■ RECORDS FOR THE TASK ■
..........
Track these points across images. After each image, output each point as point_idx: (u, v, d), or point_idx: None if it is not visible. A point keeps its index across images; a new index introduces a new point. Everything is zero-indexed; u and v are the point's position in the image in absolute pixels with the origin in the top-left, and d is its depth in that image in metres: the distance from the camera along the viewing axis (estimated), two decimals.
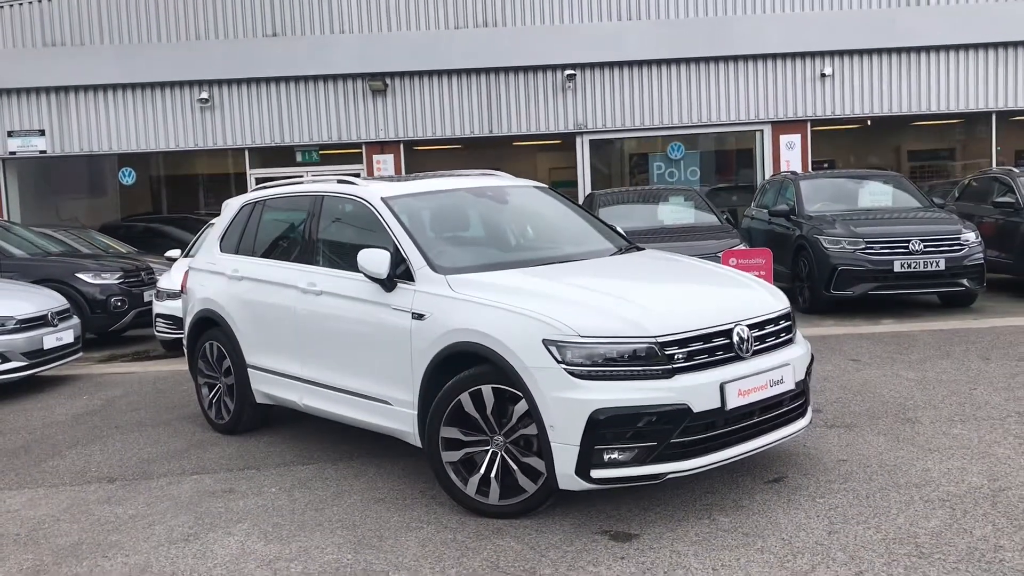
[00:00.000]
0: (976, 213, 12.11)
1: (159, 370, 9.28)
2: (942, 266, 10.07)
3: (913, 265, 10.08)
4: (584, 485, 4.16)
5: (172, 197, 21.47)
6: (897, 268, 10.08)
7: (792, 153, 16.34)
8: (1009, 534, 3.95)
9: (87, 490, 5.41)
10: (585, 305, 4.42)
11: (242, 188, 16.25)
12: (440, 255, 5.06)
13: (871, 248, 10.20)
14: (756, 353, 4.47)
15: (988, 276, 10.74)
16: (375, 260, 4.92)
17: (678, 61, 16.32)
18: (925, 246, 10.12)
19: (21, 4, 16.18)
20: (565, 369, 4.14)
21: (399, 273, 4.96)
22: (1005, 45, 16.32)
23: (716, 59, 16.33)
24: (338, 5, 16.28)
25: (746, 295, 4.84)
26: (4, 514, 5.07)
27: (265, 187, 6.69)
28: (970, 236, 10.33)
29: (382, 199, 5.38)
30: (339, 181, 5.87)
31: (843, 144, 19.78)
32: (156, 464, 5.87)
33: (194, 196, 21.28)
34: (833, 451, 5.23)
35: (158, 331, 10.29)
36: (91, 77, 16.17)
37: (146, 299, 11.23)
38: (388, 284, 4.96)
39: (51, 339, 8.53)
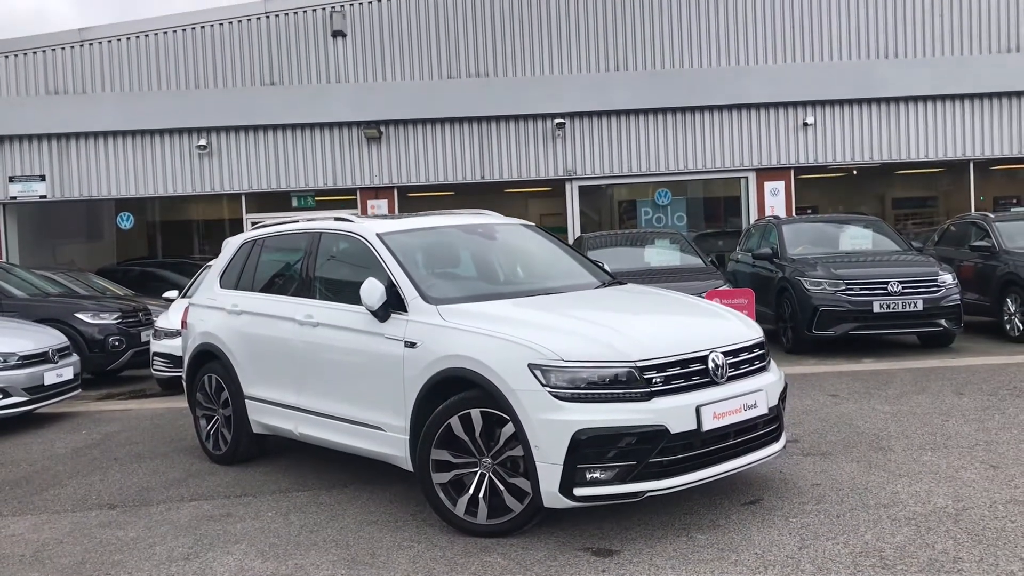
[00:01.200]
..........
■ WORK TO BE COMPLETED ■
Starting at the line that contains "8: (1009, 534, 3.95)", retype each line through the end of the data exactly, and leave out every picture.

■ TASK RESPONSE ■
8: (1009, 534, 3.95)
9: (87, 490, 5.41)
10: (585, 305, 4.42)
11: (242, 188, 16.25)
12: (440, 255, 5.06)
13: (871, 248, 10.20)
14: (756, 353, 4.47)
15: (988, 276, 10.74)
16: (375, 260, 4.92)
17: (678, 61, 16.32)
18: (925, 246, 10.12)
19: (21, 4, 16.18)
20: (565, 369, 4.14)
21: (399, 273, 4.96)
22: (1005, 45, 16.32)
23: (716, 59, 16.33)
24: (338, 5, 16.28)
25: (746, 295, 4.84)
26: (4, 514, 5.07)
27: (265, 187, 6.69)
28: (970, 236, 10.33)
29: (382, 199, 5.38)
30: (339, 181, 5.87)
31: (843, 144, 19.78)
32: (156, 464, 5.87)
33: (194, 196, 21.28)
34: (833, 451, 5.23)
35: (158, 331, 10.29)
36: (91, 77, 16.17)
37: (146, 299, 11.23)
38: (388, 284, 4.96)
39: (51, 339, 8.53)
[00:01.200]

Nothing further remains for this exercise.